14 thoughts on “$7 Renoir stolen from Baltimore museum in 1951

  1. I think it’s silly that the president of the auction house, Ms. Wainstein, would think of contesting such obvious ownership. It was sold to Mr. May whilst they were still married – i.e., separation isn’t divorce. More doubt arises with Ms. Wainstein’s lack of proper research. The fact that she stopped her research at the point only when it was sold to Mr. May says to me that she was more anxious to sell the painting and create a sensational story. It took the Washington Post writer little time to do research on the painting and to find that it had been stolen from the BMA – to where Mrs. May has a wing in her name because of her many donations to the museum. There was more to the story but Ms. Wainstein neglected to find out what it was.

    In my opinion the Renoir should be handed over to the FBI until the investigation is completed and not at the Potomack Company where it currently resides. I doubt that it currently belongs to her – or anyone at this point. I say “turn over the painting, Ms. Wainstein!”

    1. The problem is if the insurance company or its corporate descendants are still around, they would have to be pretty idealistic to be willing to accept repayment over ownership of a painting worth far more than the $2500 they spent. The museum might have to offer something more, like market value.

  2. An excellent new twist to the story. I questioned the legitimacy of the painting as an authentic Renior due to it’s slap dash execution but now we know why it was so hastily and atypically constructed.

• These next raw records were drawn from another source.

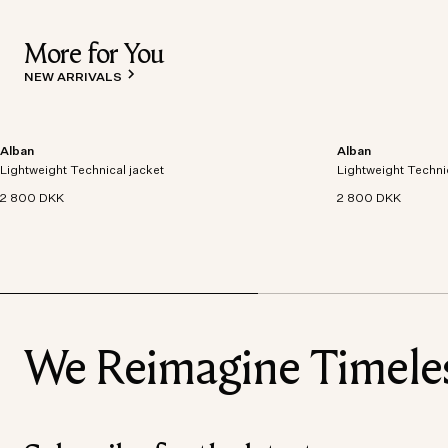
More for You
NEW ARRIVALS
Alban
Alban
Lightweight technical jacket crafted from recycled
Lightweight technic
Lightweight Technical jacket
polyester with windproof and waterproof
Lightweight Techni
polyester with win
properties.
properties.
2 800 DKK
2 800 DKK
We Reimagine Timeless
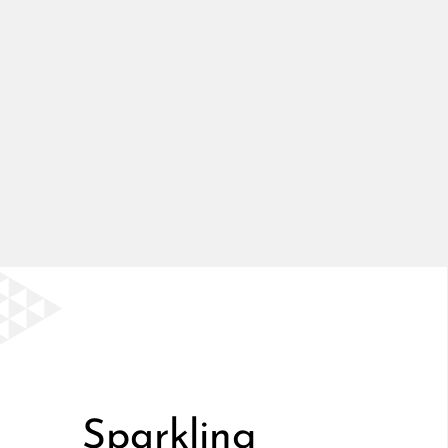
Sparkling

    I’m now dying to know its story between winter of 1951 and its rediscovery in a West Virgina rummage sale. Part of me really hopes it brightened a cabin in some holler in the mountains. Everybody who came by was like “Your kid paint that? That’s real good.”

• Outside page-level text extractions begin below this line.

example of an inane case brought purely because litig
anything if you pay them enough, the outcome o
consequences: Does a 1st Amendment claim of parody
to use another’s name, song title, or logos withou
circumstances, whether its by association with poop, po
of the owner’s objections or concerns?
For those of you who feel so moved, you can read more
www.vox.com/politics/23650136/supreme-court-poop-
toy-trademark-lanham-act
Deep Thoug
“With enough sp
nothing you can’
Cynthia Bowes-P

  3. If it turns out the stolen painting was a fake back in 1951, or if it been originally created by a now out-of-favor artist and depreciated since the insurance payment, I doubt anyone would be suggesting that the museum return the insurance payment and forced to accept the return of the item.

    1. Well, no because fakes aren’t ideally part of museum permanent collections. Authentic works are. In any case the insurance company doubtless had their own authentication process before they agreed to coverage, so it’s not like they would have been duped under false pretenses or anything.

      There’s no reason why the museum couldn’t appeal to the insurance company to work something out. Corporations regularly sponsor museum exhibits and large purchases, so it’s not outlandish to suggest a deal of some sort could be struck.

  4. Actually, Yes. I’m making a different point. Poorly, appearantly. I just think it is funny how many people rush to assume the insurance company should accommodate but how few would expect the insured to accommodate if the situation (and financial implications) were flopped. I never hear of someone saying, “Hey, insurance company, thanks for finding my Honda Accord stolen from me three years ago. Since it is worth less now than when you paid for my loss, how about if I return some of this cash you gave me back then and I take back my now-less-valuable vehicle?”

    1. I don’t think the analogy works because there’s a marked difference between cultural patrimony and consumer goods. Three-year-old Honda Accords don’t belong in museums. Renoirs, on the other hand, do, and that’s where this one was before it was stolen. It’s not any kind of irony that people want to see stolen artwork returned to the museum whereas they don’t care at all about the ultimate disposition of a stolen Honda. Just because they’re both stolen and both insured doesn’t make them interchangeable.

  5. The story is fascinating. It is intriguing to me that the parties agreed to let is remain at auction house since the auction client would appear to be the one person all would agree has no valid ownership interest. I think it should go the the museum pending resolution. They are capable of securing it (past history notwithstanding) and the publicity of the dispute might boost interest (and value for the ultimate owner).

    1. I suspect it’s a matter of convenience. It’s just a lot easier for the FBI to keep it where it is right now than to have to adjudicate between the interested parties or take on the responsibility of securing it themselves.